• Request: Starting at the line that has "An in-game notification system" and stopping after the line that has "罗马数字中的 1、5、10、50、100、500、1000 分别是", write those lines out again with "HUD" swapped for "overlay" and nothing else altered. Leave the pictures out.

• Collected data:
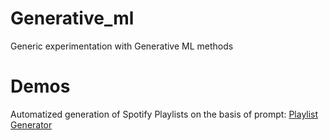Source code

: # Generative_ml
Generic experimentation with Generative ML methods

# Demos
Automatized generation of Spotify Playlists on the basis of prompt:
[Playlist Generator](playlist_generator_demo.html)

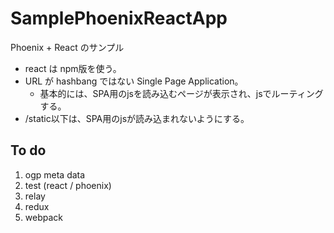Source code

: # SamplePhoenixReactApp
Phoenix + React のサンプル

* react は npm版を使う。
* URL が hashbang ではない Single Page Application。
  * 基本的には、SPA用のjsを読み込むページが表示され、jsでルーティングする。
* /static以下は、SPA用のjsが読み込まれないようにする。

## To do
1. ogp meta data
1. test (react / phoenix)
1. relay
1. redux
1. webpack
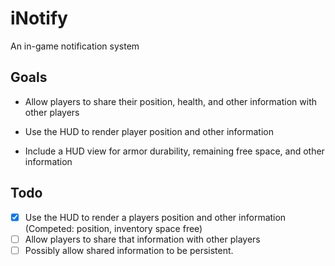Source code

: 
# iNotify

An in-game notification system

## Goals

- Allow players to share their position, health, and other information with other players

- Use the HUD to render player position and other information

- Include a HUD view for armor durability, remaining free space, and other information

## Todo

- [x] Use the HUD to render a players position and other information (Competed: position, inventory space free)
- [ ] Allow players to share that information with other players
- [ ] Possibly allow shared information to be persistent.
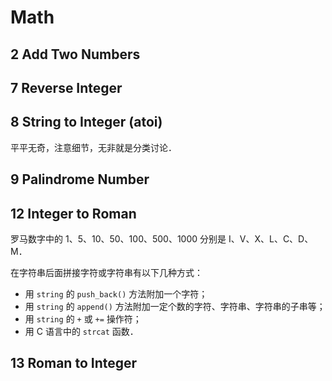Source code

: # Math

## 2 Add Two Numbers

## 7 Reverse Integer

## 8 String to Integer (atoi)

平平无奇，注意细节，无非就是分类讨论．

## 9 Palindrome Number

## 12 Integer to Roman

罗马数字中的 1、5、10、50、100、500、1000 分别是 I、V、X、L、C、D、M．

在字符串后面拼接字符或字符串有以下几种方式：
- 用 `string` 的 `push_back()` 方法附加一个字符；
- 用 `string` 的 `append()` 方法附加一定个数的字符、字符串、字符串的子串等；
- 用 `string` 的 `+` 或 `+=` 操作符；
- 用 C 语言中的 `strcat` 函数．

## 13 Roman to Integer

• Solution below:
An in-game notification system

## Goals

- Allow players to share their position, health, and other information with other players

- Use the overlay to render player position and other information

- Include a overlay view for armor durability, remaining free space, and other information

## Todo

- [x] Use the overlay to render a players position and other information (Competed: position, inventory space free)
- [ ] Allow players to share that information with other players
- [ ] Possibly allow shared information to be persistent.
Source code

: # Math

## 2 Add Two Numbers

## 7 Reverse Integer

## 8 String to Integer (atoi)

平平无奇，注意细节，无非就是分类讨论．

## 9 Palindrome Number

## 12 Integer to Roman

罗马数字中的 1、5、10、50、100、500、1000 分别是 I、V、X、L、C、D、M．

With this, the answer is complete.